On April 4 our country (for the most part) honored the late Dr. Martin Luther King Jr., who was assassinated (murdered) on that date in 1968. Dr. King’s quest was for equality for all (that is, equal rights regardless of those traits that categorize people like race, age, gender, national origin).
Without doubt, our country has come a long way in achieving equality since those turbulent days of the sixties, as witnessed by the number of “categorized” people in upper management jobs and government positions and certainly by a “categorized” man becoming a viable presidential candidate.
Obviously, I have not stood in Rev. Wright’s shoes, and I have never heard a complete sermon by him. But I do know how frustrating life as a “categorized” person can be — the constant abuse, the constant insults, the constant assumption that one is (supposed to be) too stupid to recognize the abuse, insults and unequal treatment.
I understand the resulting anger. Fortunately, until the media stepped in, Rev. Wright had an outlet for his anger by putting it into words before his congregation. Unfortunately, for too many, their anger is taken out on family members or people on the street. As an African-American, I can assure you that every day I am the victim of abuse or bear witness to other “categorized” people being abused (victimized). I am fortunate enough to have other outlets for my anger and frustration, which includes writing about it, complaining about it, or being able to pay for counseling.

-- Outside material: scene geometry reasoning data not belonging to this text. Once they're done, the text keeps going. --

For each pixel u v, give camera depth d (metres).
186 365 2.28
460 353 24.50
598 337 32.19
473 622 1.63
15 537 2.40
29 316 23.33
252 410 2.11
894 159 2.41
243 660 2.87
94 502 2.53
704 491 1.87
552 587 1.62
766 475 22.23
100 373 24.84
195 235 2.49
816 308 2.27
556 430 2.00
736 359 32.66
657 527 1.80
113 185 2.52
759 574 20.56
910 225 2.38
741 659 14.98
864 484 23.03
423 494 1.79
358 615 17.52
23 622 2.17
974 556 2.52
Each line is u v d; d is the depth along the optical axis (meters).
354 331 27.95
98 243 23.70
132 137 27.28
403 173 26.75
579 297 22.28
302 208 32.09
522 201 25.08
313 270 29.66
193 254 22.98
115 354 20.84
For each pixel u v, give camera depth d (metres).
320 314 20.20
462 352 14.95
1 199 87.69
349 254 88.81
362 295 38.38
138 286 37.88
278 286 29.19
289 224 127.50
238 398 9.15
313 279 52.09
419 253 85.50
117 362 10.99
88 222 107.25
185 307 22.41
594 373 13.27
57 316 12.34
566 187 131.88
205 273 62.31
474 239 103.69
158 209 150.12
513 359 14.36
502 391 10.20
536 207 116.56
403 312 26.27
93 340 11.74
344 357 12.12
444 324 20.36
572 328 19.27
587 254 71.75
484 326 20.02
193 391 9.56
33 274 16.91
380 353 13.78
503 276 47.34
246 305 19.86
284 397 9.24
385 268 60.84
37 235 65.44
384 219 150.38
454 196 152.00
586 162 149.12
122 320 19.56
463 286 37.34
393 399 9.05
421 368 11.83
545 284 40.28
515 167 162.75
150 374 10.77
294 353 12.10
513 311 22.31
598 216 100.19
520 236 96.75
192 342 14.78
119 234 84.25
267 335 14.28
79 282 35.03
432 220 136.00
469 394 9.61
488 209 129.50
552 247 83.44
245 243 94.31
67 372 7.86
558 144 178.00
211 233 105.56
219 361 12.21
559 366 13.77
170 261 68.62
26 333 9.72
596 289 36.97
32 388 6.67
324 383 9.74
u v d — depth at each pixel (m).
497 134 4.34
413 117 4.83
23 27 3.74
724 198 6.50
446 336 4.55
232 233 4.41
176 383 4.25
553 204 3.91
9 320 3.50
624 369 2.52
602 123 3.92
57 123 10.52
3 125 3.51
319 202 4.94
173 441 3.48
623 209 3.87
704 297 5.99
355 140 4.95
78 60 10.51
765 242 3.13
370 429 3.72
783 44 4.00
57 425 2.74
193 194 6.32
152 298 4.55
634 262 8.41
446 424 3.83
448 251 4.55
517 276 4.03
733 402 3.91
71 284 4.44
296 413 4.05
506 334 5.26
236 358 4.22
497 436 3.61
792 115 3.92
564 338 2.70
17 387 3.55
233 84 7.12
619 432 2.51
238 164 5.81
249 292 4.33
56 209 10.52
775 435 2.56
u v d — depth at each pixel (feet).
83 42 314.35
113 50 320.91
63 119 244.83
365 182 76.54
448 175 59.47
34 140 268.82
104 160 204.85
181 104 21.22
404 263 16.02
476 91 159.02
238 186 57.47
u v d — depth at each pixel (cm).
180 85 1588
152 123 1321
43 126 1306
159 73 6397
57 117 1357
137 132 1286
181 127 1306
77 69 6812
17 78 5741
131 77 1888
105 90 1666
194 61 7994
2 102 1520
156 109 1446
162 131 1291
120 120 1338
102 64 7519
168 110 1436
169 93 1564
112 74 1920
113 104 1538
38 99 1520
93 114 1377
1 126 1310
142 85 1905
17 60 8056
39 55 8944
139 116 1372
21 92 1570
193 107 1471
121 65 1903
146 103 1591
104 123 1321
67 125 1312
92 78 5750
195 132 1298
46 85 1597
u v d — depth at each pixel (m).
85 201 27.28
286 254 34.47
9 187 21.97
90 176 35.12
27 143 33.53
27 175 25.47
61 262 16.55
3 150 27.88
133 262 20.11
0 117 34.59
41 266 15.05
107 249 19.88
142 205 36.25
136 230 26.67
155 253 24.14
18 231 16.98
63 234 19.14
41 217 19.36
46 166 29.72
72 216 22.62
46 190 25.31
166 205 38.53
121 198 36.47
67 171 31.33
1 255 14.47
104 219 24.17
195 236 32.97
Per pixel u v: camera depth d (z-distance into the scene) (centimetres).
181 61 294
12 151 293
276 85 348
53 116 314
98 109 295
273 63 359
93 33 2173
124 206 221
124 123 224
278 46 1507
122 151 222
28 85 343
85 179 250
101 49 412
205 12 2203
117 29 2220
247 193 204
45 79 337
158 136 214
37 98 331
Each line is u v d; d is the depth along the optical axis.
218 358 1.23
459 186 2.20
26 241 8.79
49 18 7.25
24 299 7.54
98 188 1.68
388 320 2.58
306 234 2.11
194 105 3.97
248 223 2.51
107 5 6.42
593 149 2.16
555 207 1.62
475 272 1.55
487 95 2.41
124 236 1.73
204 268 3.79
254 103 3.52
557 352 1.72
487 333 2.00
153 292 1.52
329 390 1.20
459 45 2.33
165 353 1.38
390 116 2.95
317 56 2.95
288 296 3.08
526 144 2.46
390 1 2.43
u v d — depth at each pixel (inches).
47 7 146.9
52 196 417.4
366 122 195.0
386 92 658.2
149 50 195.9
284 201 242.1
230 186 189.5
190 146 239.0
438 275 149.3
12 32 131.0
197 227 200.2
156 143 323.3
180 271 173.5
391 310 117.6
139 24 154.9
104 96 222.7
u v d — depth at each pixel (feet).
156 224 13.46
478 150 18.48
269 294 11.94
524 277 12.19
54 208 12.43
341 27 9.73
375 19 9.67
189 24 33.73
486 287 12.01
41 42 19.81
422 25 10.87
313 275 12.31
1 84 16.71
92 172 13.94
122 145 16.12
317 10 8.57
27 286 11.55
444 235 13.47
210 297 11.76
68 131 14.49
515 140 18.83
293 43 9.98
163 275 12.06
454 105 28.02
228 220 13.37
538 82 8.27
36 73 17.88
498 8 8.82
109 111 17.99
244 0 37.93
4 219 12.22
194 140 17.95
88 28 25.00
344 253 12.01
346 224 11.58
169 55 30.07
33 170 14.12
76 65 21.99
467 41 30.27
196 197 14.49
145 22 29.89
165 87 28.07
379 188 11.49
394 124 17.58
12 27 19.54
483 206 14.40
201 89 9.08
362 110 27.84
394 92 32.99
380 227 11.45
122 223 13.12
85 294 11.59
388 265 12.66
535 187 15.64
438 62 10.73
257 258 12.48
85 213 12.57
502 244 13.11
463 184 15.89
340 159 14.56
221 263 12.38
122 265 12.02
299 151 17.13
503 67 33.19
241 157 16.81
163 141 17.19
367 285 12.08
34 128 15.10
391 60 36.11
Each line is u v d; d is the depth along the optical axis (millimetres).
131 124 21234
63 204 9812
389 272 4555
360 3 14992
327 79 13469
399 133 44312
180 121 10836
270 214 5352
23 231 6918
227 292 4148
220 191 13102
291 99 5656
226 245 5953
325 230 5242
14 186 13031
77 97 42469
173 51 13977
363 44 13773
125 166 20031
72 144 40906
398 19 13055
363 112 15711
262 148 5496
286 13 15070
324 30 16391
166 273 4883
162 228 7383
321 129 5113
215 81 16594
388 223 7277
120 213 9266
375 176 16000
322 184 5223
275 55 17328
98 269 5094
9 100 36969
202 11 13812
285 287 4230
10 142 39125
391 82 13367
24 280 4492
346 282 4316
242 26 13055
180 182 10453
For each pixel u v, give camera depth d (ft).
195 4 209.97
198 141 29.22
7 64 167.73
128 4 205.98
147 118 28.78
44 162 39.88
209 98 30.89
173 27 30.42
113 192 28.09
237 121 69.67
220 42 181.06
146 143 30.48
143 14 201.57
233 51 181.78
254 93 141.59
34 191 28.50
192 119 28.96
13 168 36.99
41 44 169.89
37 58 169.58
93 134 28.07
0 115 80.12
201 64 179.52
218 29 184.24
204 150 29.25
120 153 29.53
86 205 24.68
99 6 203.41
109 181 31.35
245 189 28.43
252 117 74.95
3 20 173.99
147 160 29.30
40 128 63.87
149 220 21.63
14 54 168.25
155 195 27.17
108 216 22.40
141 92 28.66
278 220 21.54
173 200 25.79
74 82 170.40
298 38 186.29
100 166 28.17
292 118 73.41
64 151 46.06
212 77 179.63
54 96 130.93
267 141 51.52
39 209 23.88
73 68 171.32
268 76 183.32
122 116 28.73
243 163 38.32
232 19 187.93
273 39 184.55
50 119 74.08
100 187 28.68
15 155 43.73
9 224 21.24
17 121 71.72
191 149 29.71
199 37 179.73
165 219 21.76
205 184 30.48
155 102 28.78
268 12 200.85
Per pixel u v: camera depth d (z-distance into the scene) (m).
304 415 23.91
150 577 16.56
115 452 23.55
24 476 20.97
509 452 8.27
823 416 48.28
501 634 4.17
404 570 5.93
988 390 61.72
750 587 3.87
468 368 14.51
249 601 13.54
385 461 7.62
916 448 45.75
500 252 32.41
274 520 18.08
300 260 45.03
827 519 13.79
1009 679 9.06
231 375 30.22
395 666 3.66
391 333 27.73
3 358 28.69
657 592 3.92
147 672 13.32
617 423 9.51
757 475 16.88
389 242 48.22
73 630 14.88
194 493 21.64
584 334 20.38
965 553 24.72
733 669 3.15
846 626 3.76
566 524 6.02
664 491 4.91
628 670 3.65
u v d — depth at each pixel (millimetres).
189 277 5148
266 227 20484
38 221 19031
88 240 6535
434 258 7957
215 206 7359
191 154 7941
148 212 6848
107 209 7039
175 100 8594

Several definitions are given for the word civil: “Of citizens in their ordinary capacity, or of the ordinary life and affairs of citizens, as distinguished from military and ecclesiastical life and affairs. Of or pertaining to civil law; relating to private rights. Of social order or organized government. Adhering to the norms of polite social intercourse. ”
The truth may hurt, but when it comes to unequal rights in America: “Veni, Vidi …” but not yet “Vici.”
*”Veni, Vidi, Vici” (Latin, “I came, I saw, I conquered.” (Julius Caesar’s report to the Roman Senate of a victory)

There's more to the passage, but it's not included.